When approaching a new feature:

1. Write a simple failing test for a small part of the feature

2. Implement the bare minimum to make it pass

3. Run tests to confirm they pass (Green)

4. Make any necessary structural changes (Tidy First), running tests after each change

5. Commit structural changes separately

6. Add another test for the next small increment of functionality

7. Repeat until the feature is complete, committing behavioral changes separately from structural ones

Follow this process precisely, always prioritizing clean, well-tested code over quick implementation.

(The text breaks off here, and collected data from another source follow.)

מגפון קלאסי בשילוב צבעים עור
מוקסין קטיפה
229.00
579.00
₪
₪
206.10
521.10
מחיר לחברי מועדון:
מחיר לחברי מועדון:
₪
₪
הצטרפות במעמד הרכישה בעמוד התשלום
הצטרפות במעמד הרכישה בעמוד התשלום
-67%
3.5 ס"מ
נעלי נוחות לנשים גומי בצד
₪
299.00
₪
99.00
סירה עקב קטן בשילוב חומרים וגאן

Always write one test at a time, make it run, then improve structure. Always run all the tests (except long-running tests) each time.

# Rust-specific

Prefer functional programming style over imperative style in Rust. Use Option and Result combinators (map, and_then, unwrap_or, etc.) instead of pattern matching with if let or match when possible.

Appendix 2: Time Spent

I spent a total of about 4 weeks on this project. Most of that was while traveling or recovering from a concussion. Some of today’s friends might be able to do this in much less development time. But for reference, here’s the time I actually spent:

Time tracking

Commits also continued at a fairly steady rate per hour:

Commit graph

Yes, some days I coded for 13 hours. This is… really addictive!

Also, when you want to look back at this kind of work history, the genie is very happy to help with analysis like the above.